Want to engage your people better? Focus on the local environment

Employee Engagement

Historically, organisations have placed a strong emphasis on their company strategy, purpose, vision and values to better engage their people. This often went hand-in-hand with visionary leadership – painting a picture of the future that inspires and motivates people whilst providing a clear plan of how to get there. 

However, what has become more and more evident over recent years is that engagement is predominantly driven at a local level, largely formed by the relationship people have with their colleagues and line manager. Results from Inpulse surveys since the start of 2024 show that the dominant reasons behind why people feel positive about working at their organisation were related to their local working environment; enjoyment of their role/work, good relationship with their colleagues, and feeling supported and valued by their line manager. 

I get it, we’re all super busy and it is much easier to create a vision statement and/or set of values than it is to truly embed them to become a reality across the business (our experience is this takes years).

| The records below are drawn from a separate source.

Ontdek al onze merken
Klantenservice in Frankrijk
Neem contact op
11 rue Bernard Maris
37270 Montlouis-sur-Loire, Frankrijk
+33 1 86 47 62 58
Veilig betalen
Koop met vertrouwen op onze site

However, the cost of attracting and retaining employees is too high to ignore this – if you want to truly engage your people then it is essential that you focus your efforts on the local environment. 

As a starting point, here are three ways you can better engage your people at a local level:

  1. Invest in your local line managers: Whilst there is no silver bullet to employee engagement, if there was one thing that had the greatest influence then it would be the line manager. They set the culture at a local level and are key to people feeling supported and listened to at work. Invest in training and development for your line managers, with the main focus on human skills (active listening, recognition, feedback, empathy).
  • Build connections within teams: Create opportunities for people to build relationships with other people in their team. This could be formal team-building activities, as well as informal social events, offsite retreats, or team lunches. Ensure leaders and managers also attend so they have a chance to build relationships with people in a more relaxed and informal environment.  
  • Invest in the physical working environment: As Jacob Morgan defines, the physical workspace is “what people can see, touch, taste, and smell”. It’s more than just the décor and furniture, it is also the office layout, demographics of the people, and facilities (canteen, on-site gym, coffee machine etc.). The physical space can irritate or inspire your people so it is worth considering how you can use this to create an environment that reinforces your culture and emphasises that you value your people.

Whilst the company strategy, purpose, vision and values are necessary, they mean very little to people if they don’t feel cared for, invested in, and listened to at work – which requires compassionate leadership and creating a positive environment in their local workplace.

As widely reported, Gen Z are looking for authenticity and integrity from their consumer brands and employers, therefore it is even more important to them that the company values and behaviours aren’t simply words on the wall and are felt in the lived experience of employees within their day-to-day context (local). This sounds obvious I know, but you’d be surprised how many organisations devise an inspirational vision statement or develop motivational values and behaviours yet don’t allocate the necessary energy and resources to embed these effectively.